Multiple Communications Options Present Workplace Challenges

The numerous channels now available for professional communication can result in misunderstandings, lost time and potentially damaging errors, The Wall Street Journal reported.

For example, the Journal reported, one part-time accountant, juggling 30 instant-messaging channels, four client-email accounts and at least a dozen phone or video calls a day, accidentally sent a sensitive company document to the wrong person.  
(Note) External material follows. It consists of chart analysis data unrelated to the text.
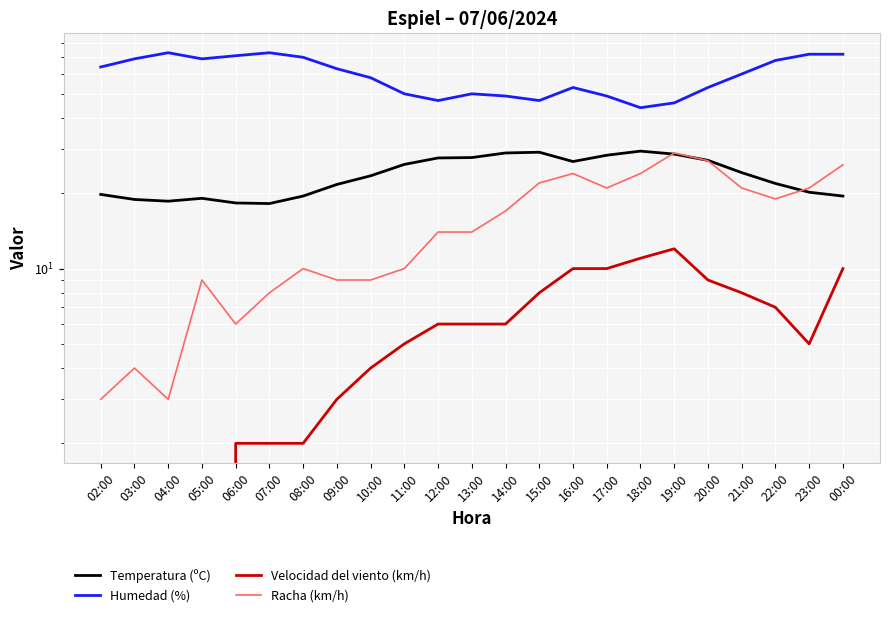

Reading right to left, extract all data points from this chart.

Temperatura (ºC): 19.5	20.2	21.9	24.2	27.1	28.7	29.5	28.4	26.8	29.2	29.0	27.8	27.7	26.1	23.5	21.7	19.5	18.2	18.3	19.1	18.6	18.9	19.8
Humedad (%): 72.0	72.0	68.0	60.0	53.0	46.0	44.0	49.0	53.0	47.0	49.0	50.0	47.0	50.0	58.0	63.0	70.0	73.0	71.0	69.0	73.0	69.0	64.0
Velocidad del viento (km/h): 10.0	5.0	7.0	8.0	9.0	12.0	11.0	10.0	10.0	8.0	6.0	6.0	6.0	5.0	4.0	3.0	2.0	2.0	2.0	0.0	0.0	0.0	0.0
Racha (km/h): 26.0	21.0	19.0	21.0	27.0	29.0	24.0	21.0	24.0	22.0	17.0	14.0	14.0	10.0	9.0	9.0	10.0	8.0	6.0	9.0	3.0	4.0	3.0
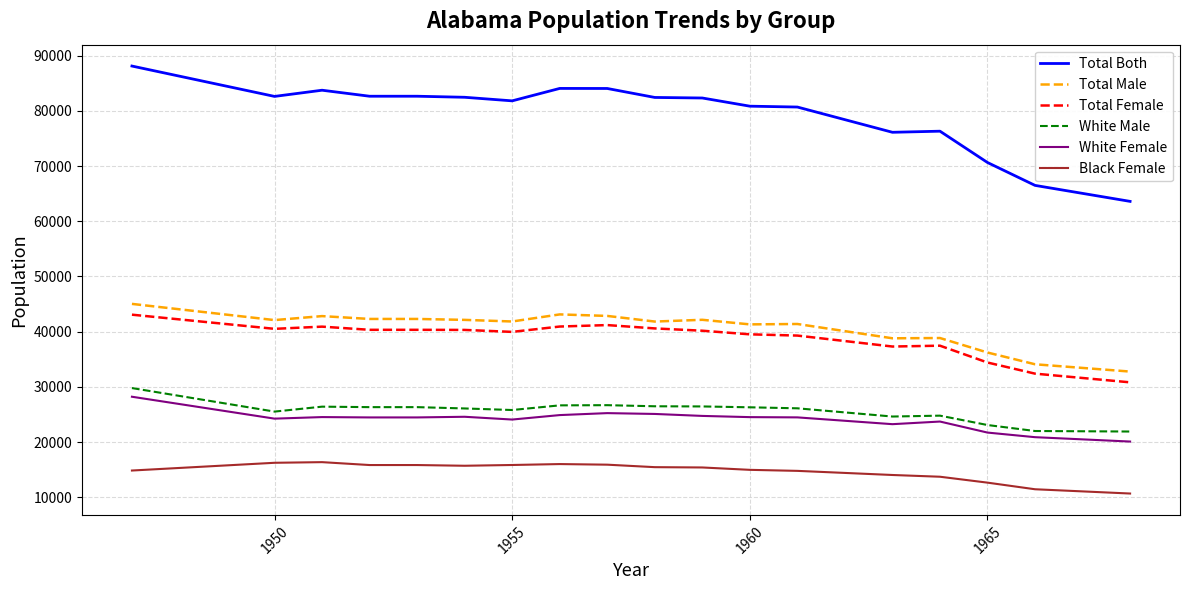

What is the greatest value displayed?

88116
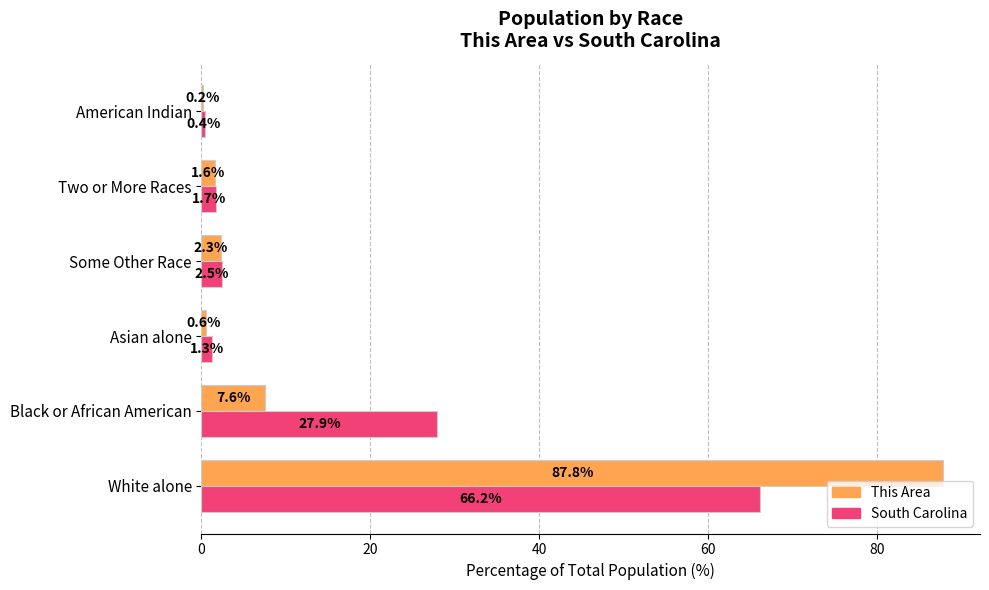

At which label is South Carolina closest to 33?

Black or African American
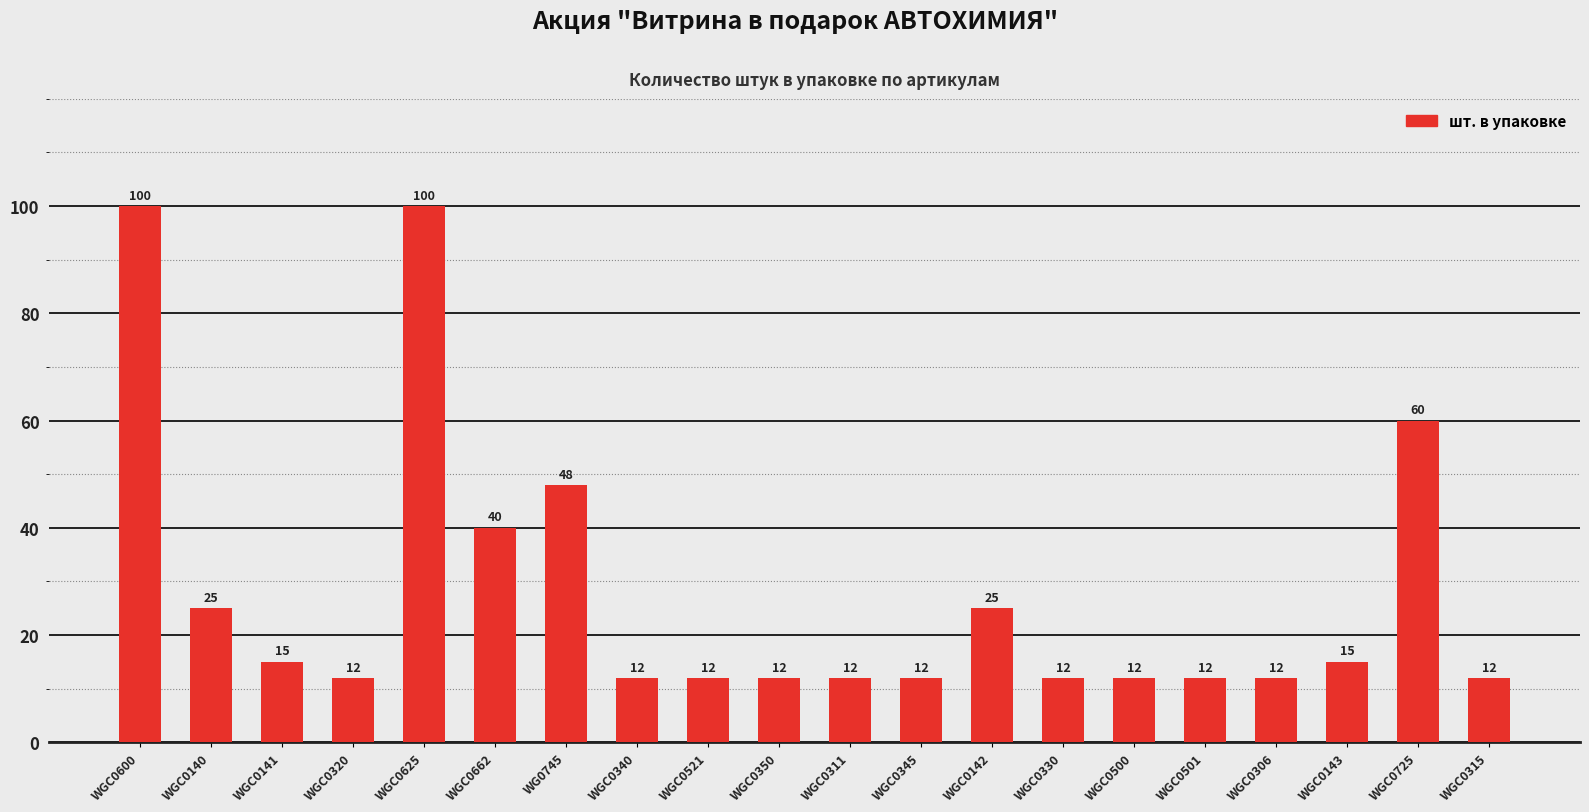

Reading left to right, what are all the values shown in this chart?

100	25	15	12	100	40	48	12	12	12	12	12	25	12	12	12	12	15	60	12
She is not the only one suffering from multiple channel overload. Microsoft Corp.’s Teams now has more than 280 million monthly active users, Zoom Video Communications Inc. has grown to more than 210,000 business customers since the start of the pandemic, and Salesforce Inc.’s Slack is also growing. Many clients of each tool overlap—and then there are emails, texts and in-house messaging forums.

Bosses estimated that their teams lose an average 7.47 hours—nearly an entire day—to poor communications each week, a 2022 Harris Poll survey of more than 1,200 workers and executives found.

The situation can also lead to poor workplace relationships and culture clashes. A recent Korn Ferry study found that many of those surveyed said that remote work made it easier for colleagues to misbehave by interrupting calls and ignoring emails. A new Pepperdine University study on workplace toxicity found that 35 percent of the 800 office workers surveyed cited communication problems as the top barrier to getting ahead in today’s workplace.

Bad behavior by her supervisor led one sales manager for a Florida food manufacturer to quit her job. The supervisor would often call the sales manager impromptu via video as she worked from her home office in Portsmouth, N.H., so she asked that outside of scheduled calls with the team, she be contacted only by email or instant message. He responded that her request could not be accommodated.

Multiple channels of communication get more complex as the number of people on a conversation thread grows, Jessica Carlson, a former director of supply-chain operations at Nestlé SA, told the Journal. “You could have an email chain, a text thread, a videoconference call and an in-person one-on-one about the same topic all within 24 hours,” she said.

To avoid feeling overwhelmed, an employee should ask teammates or other colleagues what their communication preferences are, while also being unafraid to state one's own, said Sally Susman, chief corporate affairs officer at Pfizer Inc. and author of a recent book on improving workplace communications, in an interview with the Journal.

Some companies are trying to develop solutions to the problem of multiple communications outlets. Archer Daniels Midland Co. has linked instant messaging, email, video and social-media style updates into one central hub. Shopify Inc. shifted to Meta Platforms Inc.’s Workplace, which combines instant messaging, videoconferencing and other communications tools.

“Email hasn’t evolved in the last 30 years. And it still sucks,” the company’s chief operating officer, Kaz Nejatian, wrote in a January memo to staff.